We often hear about writer’s block. For some people, it happens only at the beginning of a project, while others face it at the beginning of every writing session. Getting started can be a challenge, but I’ve learned how to beat that back, plus get into the groove of where I left off the previous day. I call it “reverse writing.” This means I begin the editing process while I continue to write. Each day when I sit down at my computer, I go back to where I started the previous day. I read everything out loud slowly. Doing so, I catch writing errors. I find things that made sense as I was writing, but now in retrospect, need clarity. I make the necessary corrections. Eventually, I have gone through everything from the previous day, and I am ready to start writing new material.
Using this reverse writing process means that I have already completed the first edit by the time I am done with writing the book.
I know I’m done when I’ve gone through all of my notecards and other documents that I had set aside early in the process. I’m confident that I may need to add material later, but for now, I’m ready for the next important step.
I put it away. Frankly, I’m pretty tired of the content by this point in time. I need a break. Depending on how much time I have before I send it to my editor, I may let it sit for a week. Not only does this give me some time away from my daily writing routine, but it will allow me to read it with a fresh set of eyes once I’m ready to pick it up again.
I print out the manuscript for the first time. I do this because I seem to catch more errors, gaps, and things that don’t make sense when I read something on the printed page rather than on a computer screen. I take my time, and I read from beginning to end. I markup things that I want to come back to later. I don’t fix or rewrite. Instead, I mark up the pages. Once I’m done with my second edit, I go back to my computer and make any necessary fixes. If I find missing information, I can add it as needed.
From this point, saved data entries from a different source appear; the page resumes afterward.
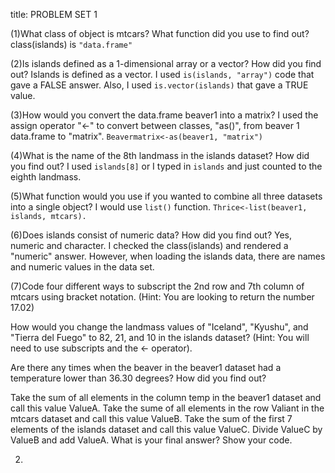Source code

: title: PROBLEM SET 1

(1)What class of object is mtcars? What function did you use to find out? class(islands) is `"data.frame"`

(2)Is islands defined as a 1-dimensional array or a vector? How did you find out? Islands is defined as a vector. I used `is(islands, "array")` code that gave a FALSE answer. Also, I used `is.vector(islands)` that gave a TRUE value.

(3)How would you convert the data.frame beaver1 into a matrix? I used the assign operator "<-" to convert between classes, "as()", from beaver 1 data.frame to "matrix". `Beavermatrix<-as(beaver1, "matrix")`

(4)What is the name of the 8th landmass in the islands dataset? How did you find out? I used `islands[8]` or I typed in `islands` and just counted to the eighth landmass.

(5)What function would you use if you wanted to combine all three datasets into a single object? I would use `list()` function. `Thrice<-list(beaver1, islands, mtcars).`

(6)Does islands consist of numeric data? How did you find out? Yes, numeric and character. I checked the class(islands) and rendered a "numeric" answer. However, when loading the islands data, there are names and numeric values in the data set.

(7)Code four different ways to subscript the 2nd row and 7th column of mtcars using bracket notation. (Hint: You are looking to return the number 17.02)

How would you change the landmass values of "Iceland", "Kyushu", and "Tierra del Fuego" to 82, 21, and 10 in the islands dataset? (Hint: You will need to use subscripts and the <- operator).

Are there any times when the beaver in the beaver1 dataset had a temperature lower than 36.30 degrees? How did you find out?

Take the sum of all elements in the column temp in the beaver1 dataset and call this value ValueA. Take the sume of all elements in the row Valiant in the mtcars dataset and call this value ValueB. Take the sum of the first 7 elements of the islands dataset and call this value ValueC. Divide ValueC by ValueB and add ValueA. What is your final answer? Show your code.

2.
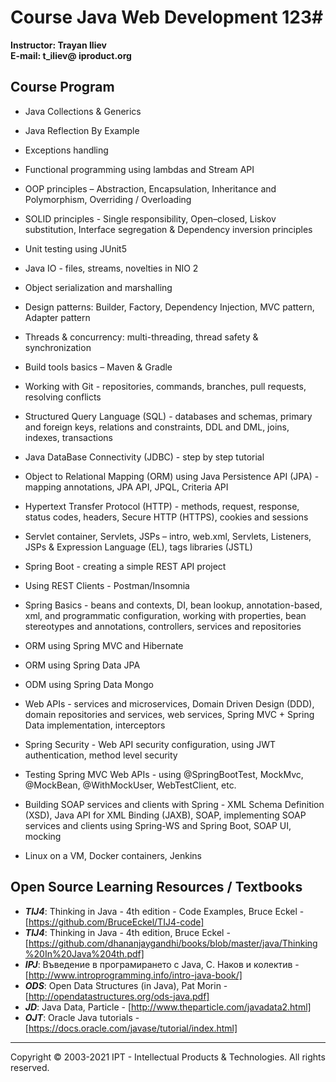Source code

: # Course Java Web Development 123#

**Instructor: Trayan Iliev**<br>
**E-mail: t_iliev@ iproduct.org**

## Course Program ##

- Java Collections & Generics

- Java Reflection By Example

- Exceptions handling

- Functional programming using lambdas and Stream API

- OOP principles – Abstraction, Encapsulation, Inheritance and Polymorphism, Overriding / Overloading

- SOLID principles - Single responsibility, Open–closed, Liskov substitution, Interface segregation & Dependency inversion principles

- Unit testing using JUnit5

- Java IO - files, streams, novelties in NIO 2

- Object serialization and marshalling

- Design patterns: Builder, Factory, Dependency Injection, MVC pattern, Adapter pattern

- Threads & concurrency: multi-threading, thread safety & synchronization

- Build tools basics – Maven & Gradle

- Working with Git - repositories, commands, branches, pull requests, resolving conflicts

- Structured Query Language (SQL) - databases and schemas, primary and foreign keys, relations and constraints, DDL and DML, joins, indexes, transactions

- Java DataBase Connectivity (JDBC) - step by step tutorial

- Object to Relational Mapping (ORM) using Java Persistence API (JPA) - mapping annotations, JPA API, JPQL, Criteria API

- Hypertext Transfer Protocol (HTTP) - methods, request, response, status codes, headers, Secure HTTP (HTTPS), cookies and sessions

- Servlet container, Servlets, JSPs – intro, web.xml, Servlets, Listeners, JSPs & Expression Language (EL), tags libraries (JSTL)

- Spring Boot - creating a simple REST API project

- Using REST Clients - Postman/Insomnia

- Spring Basics - beans and contexts, DI, bean lookup, annotation-based, xml, and programmatic configuration, working with properties, bean stereotypes and annotations, controllers, services and repositories

- ORM using Spring MVC and Hibernate

- ORM using Spring Data JPA

- ODM using Spring Data Mongo

- Web APIs - services and microservices, Domain Driven Design (DDD), domain repositories and services, web services, Spring MVC + Spring Data implementation, interceptors

- Spring Security - Web API security configuration, using JWT authentication, method level security

- Testing Spring MVC Web APIs - using @SpringBootTest, MockMvc, @MockBean, @WithMockUser, WebTestClient, etc.

- Building SOAP services and clients with Spring - XML Schema Definition (XSD), Java API for XML Binding (JAXB), SOAP, implementing SOAP services and clients using Spring-WS and Spring Boot, SOAP UI, mocking

- Linux on a VM, Docker containers, Jenkins 


## Open Source Learning Resources / Textbooks ##
* ***TIJ4***: Thinking in Java - 4th edition - Code Examples, Bruce Eckel - [https://github.com/BruceEckel/TIJ4-code]
* ***TIJ4***: Thinking in Java - 4th edition, Bruce Eckel - [https://github.com/dhananjaygandhi/books/blob/master/java/Thinking%20In%20Java%204th.pdf]
* ***IPJ***: Въведение в програмирането с Java, С. Наков и колектив - [http://www.introprogramming.info/intro-java-book/]
* ***ODS***: Open Data Structures (in Java), Pat Morin - [http://opendatastructures.org/ods-java.pdf]
* ***JD***: Java Data, Particle - [http://www.theparticle.com/javadata2.html]
* ***OJT***: Oracle Java tutorials - [https://docs.oracle.com/javase/tutorial/index.html]

----
Copyright © 2003-2021 IPT - Intellectual Products & Technologies. All rights reserved.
Following this, I submit the entire document to my editor. The type of editor you want depends on the kind of project. I tell the college students I teach that they can have a peer read the document. If you have a friend that is a good reader, let them be an objective reader. If you a working under contract with a book publisher, they will assign you to a professional editor. If you are independent, many professionals will provide that function for a fee. No matter who functions as your editor, they will provide you with valuable feedback. If they challenge the information you cite, you may need to go back and do additional research. At a minimum, you will be making more edits.
After this phase, it put it aside for a few days, print it out, and do a final read. I refer to it as a “final read” rather than a 3rd or 4th draft because I want to feel like we are nearing an end. When I’m done, I find there are only a very few things that need additional attention.
This will be the time you start to second guess what you have written. It’s a nagging feeling that most writers will admit having. But the process you have followed makes sure that you have done your best from the moment you drafted your first thesis statement or even conceived the project.